Copy everything from the start of the lines down through the line containing "наличии и стоимости", substituting "Details" for "Részletek" and leaving the rest unchanged.

##### Input material

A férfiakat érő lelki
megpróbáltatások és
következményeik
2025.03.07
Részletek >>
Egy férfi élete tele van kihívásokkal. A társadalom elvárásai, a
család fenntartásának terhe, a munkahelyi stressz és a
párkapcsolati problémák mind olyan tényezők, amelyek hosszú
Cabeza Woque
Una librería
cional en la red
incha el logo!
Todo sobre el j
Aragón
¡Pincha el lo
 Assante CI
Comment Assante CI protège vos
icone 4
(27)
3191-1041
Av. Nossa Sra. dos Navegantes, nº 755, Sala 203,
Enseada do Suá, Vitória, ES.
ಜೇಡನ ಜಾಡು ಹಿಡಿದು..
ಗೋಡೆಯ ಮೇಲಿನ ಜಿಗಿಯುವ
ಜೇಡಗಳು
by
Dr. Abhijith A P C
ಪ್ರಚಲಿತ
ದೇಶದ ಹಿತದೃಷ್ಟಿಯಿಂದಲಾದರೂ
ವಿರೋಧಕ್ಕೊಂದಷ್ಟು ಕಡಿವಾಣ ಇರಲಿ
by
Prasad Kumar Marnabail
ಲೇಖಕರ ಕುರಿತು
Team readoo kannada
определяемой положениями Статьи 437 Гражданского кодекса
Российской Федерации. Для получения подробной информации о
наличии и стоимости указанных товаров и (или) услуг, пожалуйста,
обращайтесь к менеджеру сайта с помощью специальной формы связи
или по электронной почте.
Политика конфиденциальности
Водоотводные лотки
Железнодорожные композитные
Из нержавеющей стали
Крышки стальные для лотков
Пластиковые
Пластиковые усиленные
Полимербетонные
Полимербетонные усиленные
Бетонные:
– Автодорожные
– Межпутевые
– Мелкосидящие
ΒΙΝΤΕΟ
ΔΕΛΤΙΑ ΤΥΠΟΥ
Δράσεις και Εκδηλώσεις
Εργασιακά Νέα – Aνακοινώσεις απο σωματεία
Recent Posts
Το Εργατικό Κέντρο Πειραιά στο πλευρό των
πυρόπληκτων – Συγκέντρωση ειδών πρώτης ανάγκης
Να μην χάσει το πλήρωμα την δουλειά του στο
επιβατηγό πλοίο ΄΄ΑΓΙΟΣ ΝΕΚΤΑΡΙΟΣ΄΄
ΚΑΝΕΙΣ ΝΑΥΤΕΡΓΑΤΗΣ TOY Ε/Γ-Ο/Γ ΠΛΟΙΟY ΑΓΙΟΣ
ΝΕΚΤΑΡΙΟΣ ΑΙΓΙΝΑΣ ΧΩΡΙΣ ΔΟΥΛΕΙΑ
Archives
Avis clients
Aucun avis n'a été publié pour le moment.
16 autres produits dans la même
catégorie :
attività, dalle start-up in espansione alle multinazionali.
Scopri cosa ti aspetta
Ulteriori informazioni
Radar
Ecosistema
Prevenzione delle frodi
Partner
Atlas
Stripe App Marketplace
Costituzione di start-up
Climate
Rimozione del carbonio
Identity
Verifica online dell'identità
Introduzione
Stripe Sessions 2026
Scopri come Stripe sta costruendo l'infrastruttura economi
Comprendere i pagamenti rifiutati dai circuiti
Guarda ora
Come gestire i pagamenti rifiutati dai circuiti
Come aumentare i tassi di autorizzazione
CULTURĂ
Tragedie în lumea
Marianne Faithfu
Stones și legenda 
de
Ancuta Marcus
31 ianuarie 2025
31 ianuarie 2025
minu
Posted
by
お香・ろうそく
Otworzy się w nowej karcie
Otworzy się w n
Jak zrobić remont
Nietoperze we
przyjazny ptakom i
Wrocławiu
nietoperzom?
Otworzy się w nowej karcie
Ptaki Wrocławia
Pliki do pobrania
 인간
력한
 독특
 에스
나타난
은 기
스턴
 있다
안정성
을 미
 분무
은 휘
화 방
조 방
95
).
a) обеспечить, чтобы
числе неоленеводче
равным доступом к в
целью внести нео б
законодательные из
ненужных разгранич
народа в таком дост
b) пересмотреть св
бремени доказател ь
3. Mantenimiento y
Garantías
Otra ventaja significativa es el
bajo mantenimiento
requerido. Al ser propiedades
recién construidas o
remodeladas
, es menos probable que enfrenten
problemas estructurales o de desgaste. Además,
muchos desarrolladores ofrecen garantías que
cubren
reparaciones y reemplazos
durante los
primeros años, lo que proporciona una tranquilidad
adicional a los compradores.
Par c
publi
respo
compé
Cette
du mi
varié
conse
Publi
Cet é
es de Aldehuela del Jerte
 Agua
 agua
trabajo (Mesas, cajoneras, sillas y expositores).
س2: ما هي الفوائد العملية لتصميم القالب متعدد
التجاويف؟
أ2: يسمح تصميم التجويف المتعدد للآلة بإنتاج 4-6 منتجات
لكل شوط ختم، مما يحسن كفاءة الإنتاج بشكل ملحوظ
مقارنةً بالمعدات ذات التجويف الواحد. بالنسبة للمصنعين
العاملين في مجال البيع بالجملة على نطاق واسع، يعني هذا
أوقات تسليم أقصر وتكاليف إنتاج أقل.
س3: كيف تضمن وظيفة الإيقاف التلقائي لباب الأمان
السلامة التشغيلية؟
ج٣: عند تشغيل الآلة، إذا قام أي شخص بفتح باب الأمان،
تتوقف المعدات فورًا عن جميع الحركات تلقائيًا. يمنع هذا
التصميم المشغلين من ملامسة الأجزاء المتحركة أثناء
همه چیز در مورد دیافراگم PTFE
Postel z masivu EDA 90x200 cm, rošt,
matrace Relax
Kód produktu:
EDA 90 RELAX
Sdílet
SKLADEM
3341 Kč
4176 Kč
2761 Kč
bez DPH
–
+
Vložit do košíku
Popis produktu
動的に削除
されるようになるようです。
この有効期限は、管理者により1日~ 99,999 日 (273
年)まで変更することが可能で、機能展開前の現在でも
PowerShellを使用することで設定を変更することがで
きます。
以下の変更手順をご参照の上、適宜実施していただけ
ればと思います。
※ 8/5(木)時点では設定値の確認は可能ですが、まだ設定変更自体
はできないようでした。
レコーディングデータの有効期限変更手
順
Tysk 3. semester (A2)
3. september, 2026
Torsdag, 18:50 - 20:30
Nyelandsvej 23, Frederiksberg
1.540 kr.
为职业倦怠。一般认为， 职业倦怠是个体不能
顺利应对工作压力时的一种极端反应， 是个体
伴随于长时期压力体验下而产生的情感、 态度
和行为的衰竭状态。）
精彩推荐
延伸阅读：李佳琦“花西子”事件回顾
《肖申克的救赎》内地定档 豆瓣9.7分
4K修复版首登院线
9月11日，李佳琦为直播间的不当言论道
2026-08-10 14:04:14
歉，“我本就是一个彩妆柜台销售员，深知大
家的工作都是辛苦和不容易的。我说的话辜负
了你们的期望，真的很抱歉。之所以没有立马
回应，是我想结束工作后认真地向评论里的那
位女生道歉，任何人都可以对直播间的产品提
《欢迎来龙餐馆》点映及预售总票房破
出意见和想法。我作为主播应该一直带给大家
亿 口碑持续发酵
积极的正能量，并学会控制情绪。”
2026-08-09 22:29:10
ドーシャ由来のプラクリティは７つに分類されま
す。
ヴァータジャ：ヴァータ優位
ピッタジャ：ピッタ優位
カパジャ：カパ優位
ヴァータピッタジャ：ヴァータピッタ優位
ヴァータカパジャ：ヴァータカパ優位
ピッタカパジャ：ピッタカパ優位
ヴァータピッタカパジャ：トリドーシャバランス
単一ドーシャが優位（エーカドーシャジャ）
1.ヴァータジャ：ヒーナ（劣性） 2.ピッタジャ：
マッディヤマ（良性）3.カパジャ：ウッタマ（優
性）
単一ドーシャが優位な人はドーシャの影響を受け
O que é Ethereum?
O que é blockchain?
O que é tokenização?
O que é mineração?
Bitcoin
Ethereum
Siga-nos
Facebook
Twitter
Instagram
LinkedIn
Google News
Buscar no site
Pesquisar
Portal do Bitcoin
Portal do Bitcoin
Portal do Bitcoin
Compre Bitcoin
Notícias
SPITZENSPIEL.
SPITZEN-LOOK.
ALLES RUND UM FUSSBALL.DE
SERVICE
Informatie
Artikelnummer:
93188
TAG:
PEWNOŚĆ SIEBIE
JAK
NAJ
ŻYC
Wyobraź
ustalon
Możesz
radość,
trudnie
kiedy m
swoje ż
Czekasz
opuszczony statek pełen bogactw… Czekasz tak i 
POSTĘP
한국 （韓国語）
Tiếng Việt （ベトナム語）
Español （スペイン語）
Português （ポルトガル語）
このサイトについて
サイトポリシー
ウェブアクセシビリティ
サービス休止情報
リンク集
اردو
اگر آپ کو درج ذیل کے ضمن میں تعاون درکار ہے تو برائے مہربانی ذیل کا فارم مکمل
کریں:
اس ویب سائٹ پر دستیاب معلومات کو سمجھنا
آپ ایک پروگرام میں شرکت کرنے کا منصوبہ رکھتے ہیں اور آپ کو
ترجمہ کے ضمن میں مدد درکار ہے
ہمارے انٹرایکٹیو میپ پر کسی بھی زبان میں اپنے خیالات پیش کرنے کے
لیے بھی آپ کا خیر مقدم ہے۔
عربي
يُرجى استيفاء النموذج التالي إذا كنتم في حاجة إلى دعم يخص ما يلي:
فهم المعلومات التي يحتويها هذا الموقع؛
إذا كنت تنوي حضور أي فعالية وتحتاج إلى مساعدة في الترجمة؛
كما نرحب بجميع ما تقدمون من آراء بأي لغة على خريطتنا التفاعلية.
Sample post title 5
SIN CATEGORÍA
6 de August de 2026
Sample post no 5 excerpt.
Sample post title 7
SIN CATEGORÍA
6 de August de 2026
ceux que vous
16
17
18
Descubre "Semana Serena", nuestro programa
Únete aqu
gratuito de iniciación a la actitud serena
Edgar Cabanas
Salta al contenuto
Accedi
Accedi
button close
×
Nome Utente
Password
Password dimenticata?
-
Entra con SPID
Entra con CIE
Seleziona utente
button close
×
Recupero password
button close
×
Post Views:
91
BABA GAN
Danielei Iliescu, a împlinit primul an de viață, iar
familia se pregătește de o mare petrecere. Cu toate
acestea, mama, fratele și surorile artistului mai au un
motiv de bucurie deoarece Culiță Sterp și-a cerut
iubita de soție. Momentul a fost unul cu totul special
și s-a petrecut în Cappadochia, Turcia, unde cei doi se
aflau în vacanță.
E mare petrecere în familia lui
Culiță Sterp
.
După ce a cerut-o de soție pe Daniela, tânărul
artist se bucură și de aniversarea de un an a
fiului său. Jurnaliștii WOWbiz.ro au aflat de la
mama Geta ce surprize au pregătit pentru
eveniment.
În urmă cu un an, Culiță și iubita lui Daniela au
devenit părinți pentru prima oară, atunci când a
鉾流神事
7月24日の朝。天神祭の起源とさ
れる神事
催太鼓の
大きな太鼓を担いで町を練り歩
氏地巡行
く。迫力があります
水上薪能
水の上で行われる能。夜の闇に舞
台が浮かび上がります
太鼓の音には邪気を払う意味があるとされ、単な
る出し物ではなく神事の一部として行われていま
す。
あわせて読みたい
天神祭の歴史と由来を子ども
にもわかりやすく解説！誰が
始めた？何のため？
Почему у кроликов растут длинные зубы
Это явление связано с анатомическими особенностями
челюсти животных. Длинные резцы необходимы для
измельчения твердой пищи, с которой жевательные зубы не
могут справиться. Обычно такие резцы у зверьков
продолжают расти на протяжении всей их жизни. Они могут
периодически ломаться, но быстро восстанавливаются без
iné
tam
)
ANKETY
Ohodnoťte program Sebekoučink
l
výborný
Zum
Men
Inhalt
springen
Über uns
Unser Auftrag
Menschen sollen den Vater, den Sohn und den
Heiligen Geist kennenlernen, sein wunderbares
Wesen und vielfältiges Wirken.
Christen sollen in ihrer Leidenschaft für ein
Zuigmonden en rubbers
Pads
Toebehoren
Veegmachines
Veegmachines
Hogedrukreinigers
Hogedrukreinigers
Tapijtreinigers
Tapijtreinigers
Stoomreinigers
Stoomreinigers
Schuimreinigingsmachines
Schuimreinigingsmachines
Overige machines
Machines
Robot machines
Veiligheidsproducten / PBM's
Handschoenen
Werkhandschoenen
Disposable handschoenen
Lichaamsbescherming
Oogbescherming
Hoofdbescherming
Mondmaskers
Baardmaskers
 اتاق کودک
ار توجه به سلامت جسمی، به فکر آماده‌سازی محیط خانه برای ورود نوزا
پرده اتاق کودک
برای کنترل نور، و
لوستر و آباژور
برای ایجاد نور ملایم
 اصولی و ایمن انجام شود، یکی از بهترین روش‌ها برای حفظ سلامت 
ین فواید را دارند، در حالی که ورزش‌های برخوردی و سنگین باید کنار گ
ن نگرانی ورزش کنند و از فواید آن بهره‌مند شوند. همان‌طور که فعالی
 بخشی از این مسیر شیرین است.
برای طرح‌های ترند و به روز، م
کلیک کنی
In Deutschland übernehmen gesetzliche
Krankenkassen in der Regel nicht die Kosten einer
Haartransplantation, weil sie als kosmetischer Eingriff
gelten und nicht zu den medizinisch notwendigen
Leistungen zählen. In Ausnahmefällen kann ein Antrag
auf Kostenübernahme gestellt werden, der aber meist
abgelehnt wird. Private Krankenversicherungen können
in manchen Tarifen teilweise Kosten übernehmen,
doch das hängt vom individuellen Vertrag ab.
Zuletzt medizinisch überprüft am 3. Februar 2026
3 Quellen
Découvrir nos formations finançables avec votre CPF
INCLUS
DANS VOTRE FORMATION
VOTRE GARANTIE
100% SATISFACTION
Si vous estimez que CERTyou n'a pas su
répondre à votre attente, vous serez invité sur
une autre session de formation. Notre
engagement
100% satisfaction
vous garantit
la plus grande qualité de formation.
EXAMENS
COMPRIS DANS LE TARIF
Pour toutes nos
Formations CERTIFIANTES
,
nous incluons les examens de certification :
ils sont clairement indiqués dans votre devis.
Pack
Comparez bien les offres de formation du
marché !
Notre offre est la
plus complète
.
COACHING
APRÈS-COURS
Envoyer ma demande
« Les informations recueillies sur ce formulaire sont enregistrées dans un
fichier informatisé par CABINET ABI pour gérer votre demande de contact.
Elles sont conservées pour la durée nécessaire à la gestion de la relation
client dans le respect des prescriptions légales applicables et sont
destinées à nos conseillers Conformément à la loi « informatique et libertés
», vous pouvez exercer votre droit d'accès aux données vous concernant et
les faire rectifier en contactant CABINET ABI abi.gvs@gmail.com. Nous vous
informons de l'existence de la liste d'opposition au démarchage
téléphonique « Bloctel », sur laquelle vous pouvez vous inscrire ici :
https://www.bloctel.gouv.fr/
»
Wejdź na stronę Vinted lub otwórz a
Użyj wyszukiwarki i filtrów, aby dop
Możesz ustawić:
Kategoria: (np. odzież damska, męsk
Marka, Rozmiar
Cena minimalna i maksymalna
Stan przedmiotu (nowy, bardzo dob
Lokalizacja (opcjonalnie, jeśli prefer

##########

## Written solution
A férfiakat érő lelki
megpróbáltatások és
következményeik
2025.03.07
Details >>
Egy férfi élete tele van kihívásokkal. A társadalom elvárásai, a
család fenntartásának terhe, a munkahelyi stressz és a
párkapcsolati problémák mind olyan tényezők, amelyek hosszú
Cabeza Woque
Una librería
cional en la red
incha el logo!
Todo sobre el j
Aragón
¡Pincha el lo
 Assante CI
Comment Assante CI protège vos
icone 4
(27)
3191-1041
Av. Nossa Sra. dos Navegantes, nº 755, Sala 203,
Enseada do Suá, Vitória, ES.
ಜೇಡನ ಜಾಡು ಹಿಡಿದು..
ಗೋಡೆಯ ಮೇಲಿನ ಜಿಗಿಯುವ
ಜೇಡಗಳು
by
Dr. Abhijith A P C
ಪ್ರಚಲಿತ
ದೇಶದ ಹಿತದೃಷ್ಟಿಯಿಂದಲಾದರೂ
ವಿರೋಧಕ್ಕೊಂದಷ್ಟು ಕಡಿವಾಣ ಇರಲಿ
by
Prasad Kumar Marnabail
ಲೇಖಕರ ಕುರಿತು
Team readoo kannada
определяемой положениями Статьи 437 Гражданского кодекса
Российской Федерации. Для получения подробной информации о
наличии и стоимости указанных товаров и (или) услуг, пожалуйста,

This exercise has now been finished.